(Dataset entries)
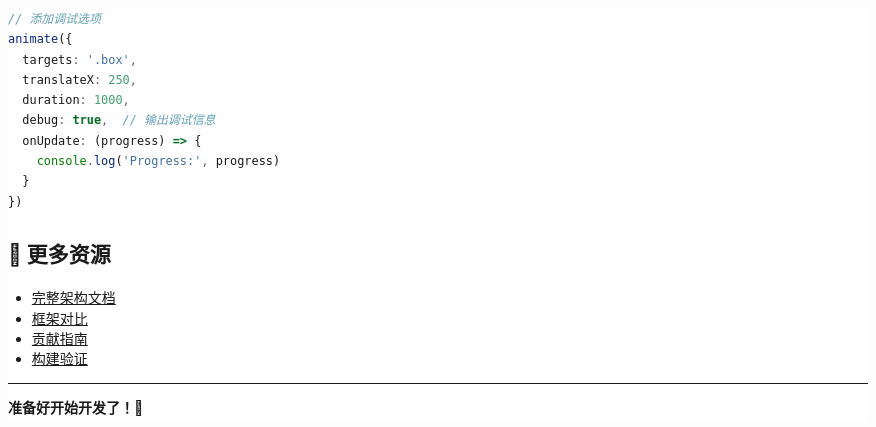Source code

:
 ```typescript
// 添加调试选项
animate({
  targets: '.box',
  translateX: 250,
  duration: 1000,
  debug: true,  // 输出调试信息
  onUpdate: (progress) => {
    console.log('Progress:', progress)
  }
})
```

## 📖 更多资源

- [完整架构文档](./ARCHITECTURE.md)
- [框架对比](./FRAMEWORK_COMPARISON.md)
- [贡献指南](./CONTRIBUTING.md)
- [构建验证](./BUILD_VERIFICATION.md)

---

**准备好开始开发了！🎉**

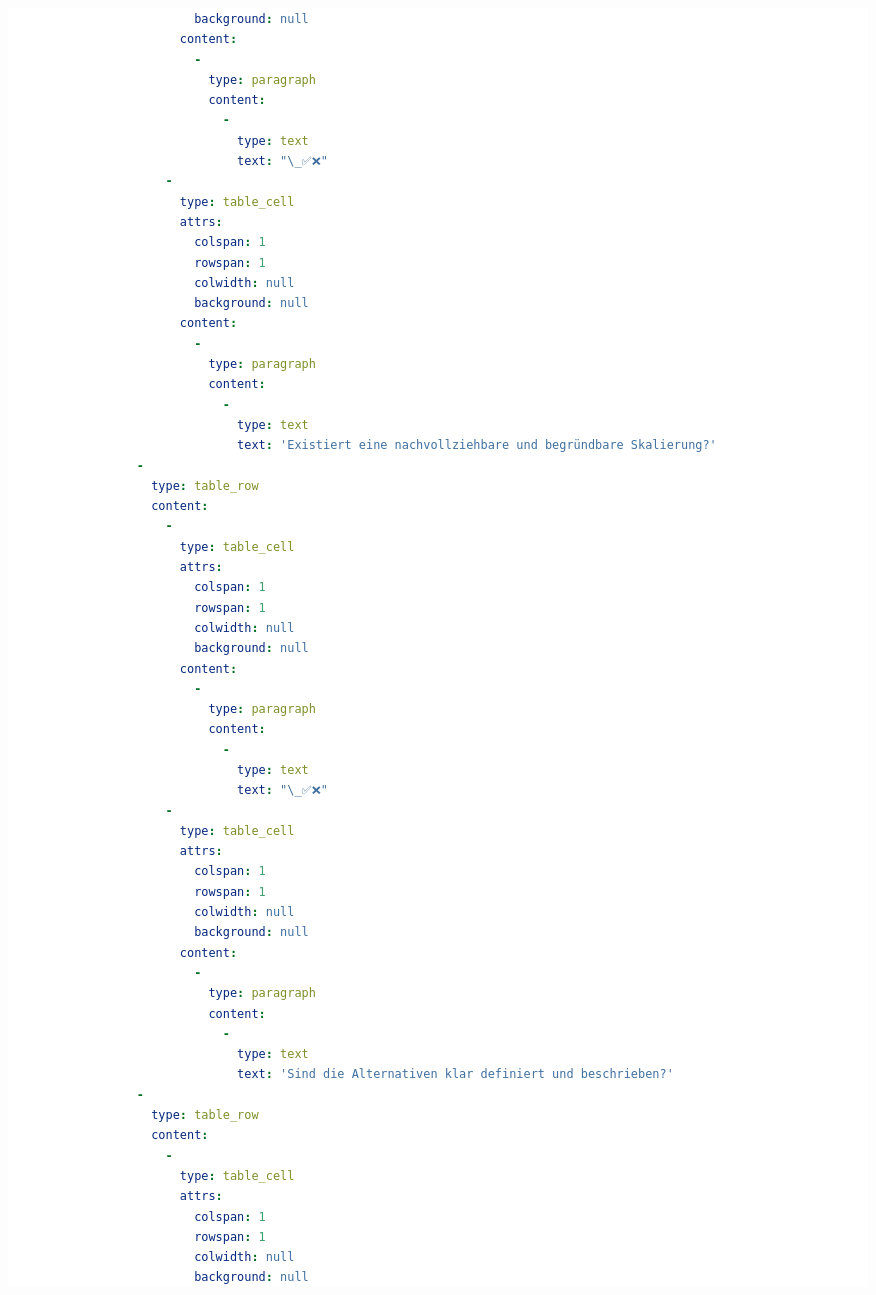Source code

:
 ```yaml
                          background: null
                        content:
                          -
                            type: paragraph
                            content:
                              -
                                type: text
                                text: "\_✅❌"
                      -
                        type: table_cell
                        attrs:
                          colspan: 1
                          rowspan: 1
                          colwidth: null
                          background: null
                        content:
                          -
                            type: paragraph
                            content:
                              -
                                type: text
                                text: 'Existiert eine nachvollziehbare und begründbare Skalierung?'
                  -
                    type: table_row
                    content:
                      -
                        type: table_cell
                        attrs:
                          colspan: 1
                          rowspan: 1
                          colwidth: null
                          background: null
                        content:
                          -
                            type: paragraph
                            content:
                              -
                                type: text
                                text: "\_✅❌"
                      -
                        type: table_cell
                        attrs:
                          colspan: 1
                          rowspan: 1
                          colwidth: null
                          background: null
                        content:
                          -
                            type: paragraph
                            content:
                              -
                                type: text
                                text: 'Sind die Alternativen klar definiert und beschrieben?'
                  -
                    type: table_row
                    content:
                      -
                        type: table_cell
                        attrs:
                          colspan: 1
                          rowspan: 1
                          colwidth: null
                          background: null
```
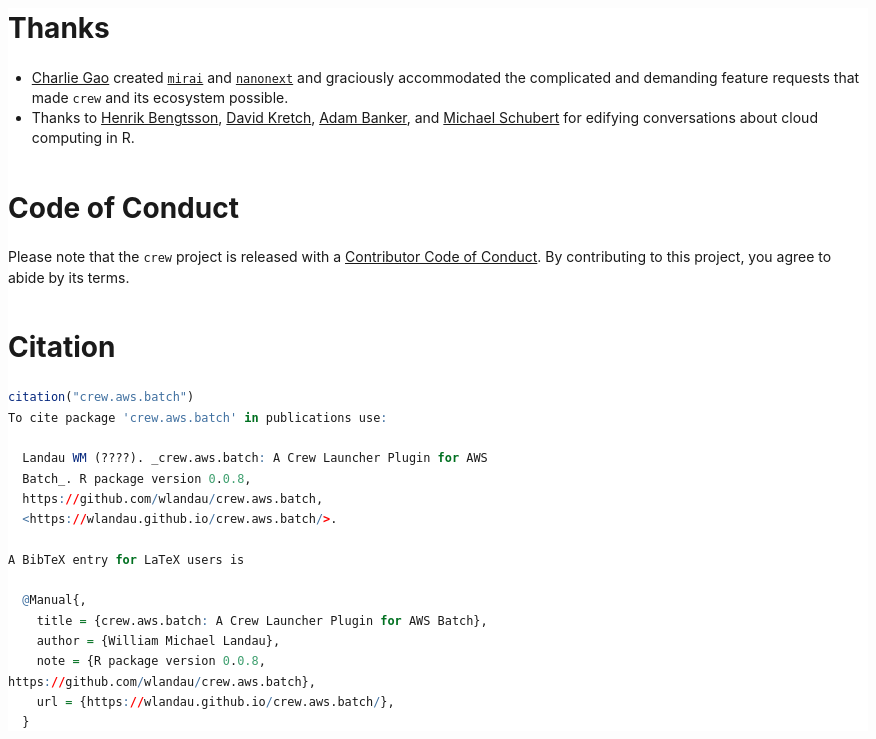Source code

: # Thanks

- [Charlie Gao](https://github.com/shikokuchuo) created
  [`mirai`](https://github.com/shikokuchuo/mirai) and
  [`nanonext`](https://github.com/shikokuchuo/nanonext) and graciously
  accommodated the complicated and demanding feature requests that made
  `crew` and its ecosystem possible.
- Thanks to [Henrik Bengtsson](https://github.com/HenrikBengtsson),
  [David Kretch](https://github.com/davidkretch), [Adam
  Banker](https://github.com/adambanker), and [Michael
  Schubert](https://github.com/mschubert) for edifying conversations
  about cloud computing in R.

# Code of Conduct

Please note that the `crew` project is released with a [Contributor Code
of
Conduct](https://github.com/wlandau/crew/blob/main/CODE_OF_CONDUCT.md).
By contributing to this project, you agree to abide by its terms.

# Citation

``` r
citation("crew.aws.batch")
To cite package 'crew.aws.batch' in publications use:

  Landau WM (????). _crew.aws.batch: A Crew Launcher Plugin for AWS
  Batch_. R package version 0.0.8,
  https://github.com/wlandau/crew.aws.batch,
  <https://wlandau.github.io/crew.aws.batch/>.

A BibTeX entry for LaTeX users is

  @Manual{,
    title = {crew.aws.batch: A Crew Launcher Plugin for AWS Batch},
    author = {William Michael Landau},
    note = {R package version 0.0.8, 
https://github.com/wlandau/crew.aws.batch},
    url = {https://wlandau.github.io/crew.aws.batch/},
  }
```

[^1]: If you already know the TCP port you will supply to `port`
    argument of `crew_controller_aws_batch()`, you can restrict the port
    range to only use that port number.

[^2]: Please read about the
    [risks](https://wlandau.github.io/crew/articles/risks.html) and keep
    TLS encryption turned on (default:
    `tls = crew_tls(mode = "automatic")`). Please understand and comply
    with all the security policies of your organization.


[^3]: The log group supplied to `crew_monitor_aws_batch()` must be
[^4]: For the `crew` controller, you will definitely want an image with
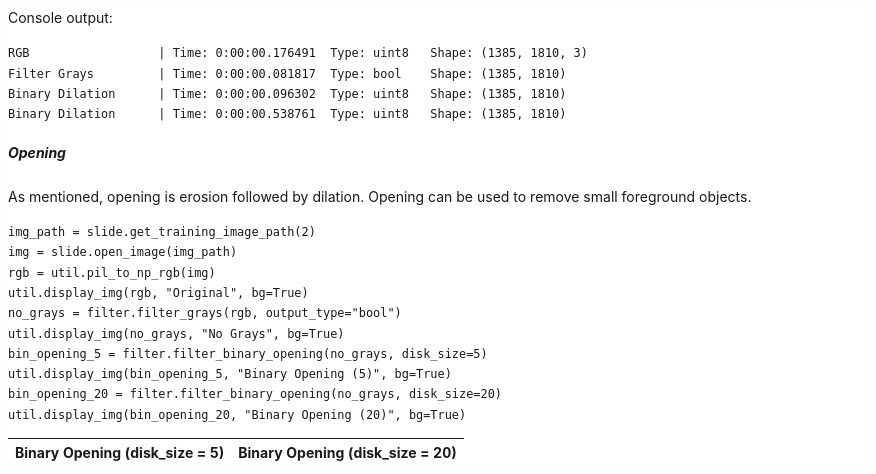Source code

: 
Console output:

```
RGB                  | Time: 0:00:00.176491  Type: uint8   Shape: (1385, 1810, 3)
Filter Grays         | Time: 0:00:00.081817  Type: bool    Shape: (1385, 1810)
Binary Dilation      | Time: 0:00:00.096302  Type: uint8   Shape: (1385, 1810)
Binary Dilation      | Time: 0:00:00.538761  Type: uint8   Shape: (1385, 1810)
```


##### Opening

As mentioned, opening is erosion followed by dilation. Opening can be used to remove small foreground objects.


```
img_path = slide.get_training_image_path(2)
img = slide.open_image(img_path)
rgb = util.pil_to_np_rgb(img)
util.display_img(rgb, "Original", bg=True)
no_grays = filter.filter_grays(rgb, output_type="bool")
util.display_img(no_grays, "No Grays", bg=True)
bin_opening_5 = filter.filter_binary_opening(no_grays, disk_size=5)
util.display_img(bin_opening_5, "Binary Opening (5)", bg=True)
bin_opening_20 = filter.filter_binary_opening(no_grays, disk_size=20)
util.display_img(bin_opening_20, "Binary Opening (20)", bg=True)
```

| **Binary Opening (disk_size = 5)** | **Binary Opening (disk_size = 20)** |
| -------------------- | --------------------------------- |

About this task: Take each line from the records and copy it unchanged, leaving images out.

Answer space:
Source code

:
 ```typescript
// 添加调试选项
animate({
  targets: '.box',
  translateX: 250,
  duration: 1000,
  debug: true,  // 输出调试信息
  onUpdate: (progress) => {
    console.log('Progress:', progress)
  }
})
```

## 📖 更多资源

- [完整架构文档](./ARCHITECTURE.md)
- [框架对比](./FRAMEWORK_COMPARISON.md)
- [贡献指南](./CONTRIBUTING.md)
- [构建验证](./BUILD_VERIFICATION.md)

---

**准备好开始开发了！🎉**

Source code

:
 ```yaml
                          background: null
                        content:
                          -
                            type: paragraph
                            content:
                              -
                                type: text
                                text: "\_✅❌"
                      -
                        type: table_cell
                        attrs:
                          colspan: 1
                          rowspan: 1
                          colwidth: null
                          background: null
                        content:
                          -
                            type: paragraph
                            content:
                              -
                                type: text
                                text: 'Existiert eine nachvollziehbare und begründbare Skalierung?'
                  -
                    type: table_row
                    content:
                      -
                        type: table_cell
                        attrs:
                          colspan: 1
                          rowspan: 1
                          colwidth: null
                          background: null
                        content:
                          -
                            type: paragraph
                            content:
                              -
                                type: text
                                text: "\_✅❌"
                      -
                        type: table_cell
                        attrs:
                          colspan: 1
                          rowspan: 1
                          colwidth: null
                          background: null
                        content:
                          -
                            type: paragraph
                            content:
                              -
                                type: text
                                text: 'Sind die Alternativen klar definiert und beschrieben?'
                  -
                    type: table_row
                    content:
                      -
                        type: table_cell
                        attrs:
                          colspan: 1
                          rowspan: 1
                          colwidth: null
                          background: null
```
Source code

: # Thanks

- [Charlie Gao](https://github.com/shikokuchuo) created
  [`mirai`](https://github.com/shikokuchuo/mirai) and
  [`nanonext`](https://github.com/shikokuchuo/nanonext) and graciously
  accommodated the complicated and demanding feature requests that made
  `crew` and its ecosystem possible.
- Thanks to [Henrik Bengtsson](https://github.com/HenrikBengtsson),
  [David Kretch](https://github.com/davidkretch), [Adam
  Banker](https://github.com/adambanker), and [Michael
  Schubert](https://github.com/mschubert) for edifying conversations
  about cloud computing in R.

# Code of Conduct

Please note that the `crew` project is released with a [Contributor Code
of
Conduct](https://github.com/wlandau/crew/blob/main/CODE_OF_CONDUCT.md).
By contributing to this project, you agree to abide by its terms.

# Citation

``` r
citation("crew.aws.batch")
To cite package 'crew.aws.batch' in publications use:

  Landau WM (????). _crew.aws.batch: A Crew Launcher Plugin for AWS
  Batch_. R package version 0.0.8,
  https://github.com/wlandau/crew.aws.batch,
  <https://wlandau.github.io/crew.aws.batch/>.

A BibTeX entry for LaTeX users is

  @Manual{,
    title = {crew.aws.batch: A Crew Launcher Plugin for AWS Batch},
    author = {William Michael Landau},
    note = {R package version 0.0.8, 
https://github.com/wlandau/crew.aws.batch},
    url = {https://wlandau.github.io/crew.aws.batch/},
  }
```

[^1]: If you already know the TCP port you will supply to `port`
    argument of `crew_controller_aws_batch()`, you can restrict the port
    range to only use that port number.

[^2]: Please read about the
    [risks](https://wlandau.github.io/crew/articles/risks.html) and keep
    TLS encryption turned on (default:
    `tls = crew_tls(mode = "automatic")`). Please understand and comply
    with all the security policies of your organization.


[^3]: The log group supplied to `crew_monitor_aws_batch()` must be
[^4]: For the `crew` controller, you will definitely want an image with
Source code

: 
Console output:

```
RGB                  | Time: 0:00:00.176491  Type: uint8   Shape: (1385, 1810, 3)
Filter Grays         | Time: 0:00:00.081817  Type: bool    Shape: (1385, 1810)
Binary Dilation      | Time: 0:00:00.096302  Type: uint8   Shape: (1385, 1810)
Binary Dilation      | Time: 0:00:00.538761  Type: uint8   Shape: (1385, 1810)
```


##### Opening

As mentioned, opening is erosion followed by dilation. Opening can be used to remove small foreground objects.


```
img_path = slide.get_training_image_path(2)
img = slide.open_image(img_path)
rgb = util.pil_to_np_rgb(img)
util.display_img(rgb, "Original", bg=True)
no_grays = filter.filter_grays(rgb, output_type="bool")
util.display_img(no_grays, "No Grays", bg=True)
bin_opening_5 = filter.filter_binary_opening(no_grays, disk_size=5)
util.display_img(bin_opening_5, "Binary Opening (5)", bg=True)
bin_opening_20 = filter.filter_binary_opening(no_grays, disk_size=20)
util.display_img(bin_opening_20, "Binary Opening (20)", bg=True)
```

| **Binary Opening (disk_size = 5)** | **Binary Opening (disk_size = 20)** |
| -------------------- | --------------------------------- |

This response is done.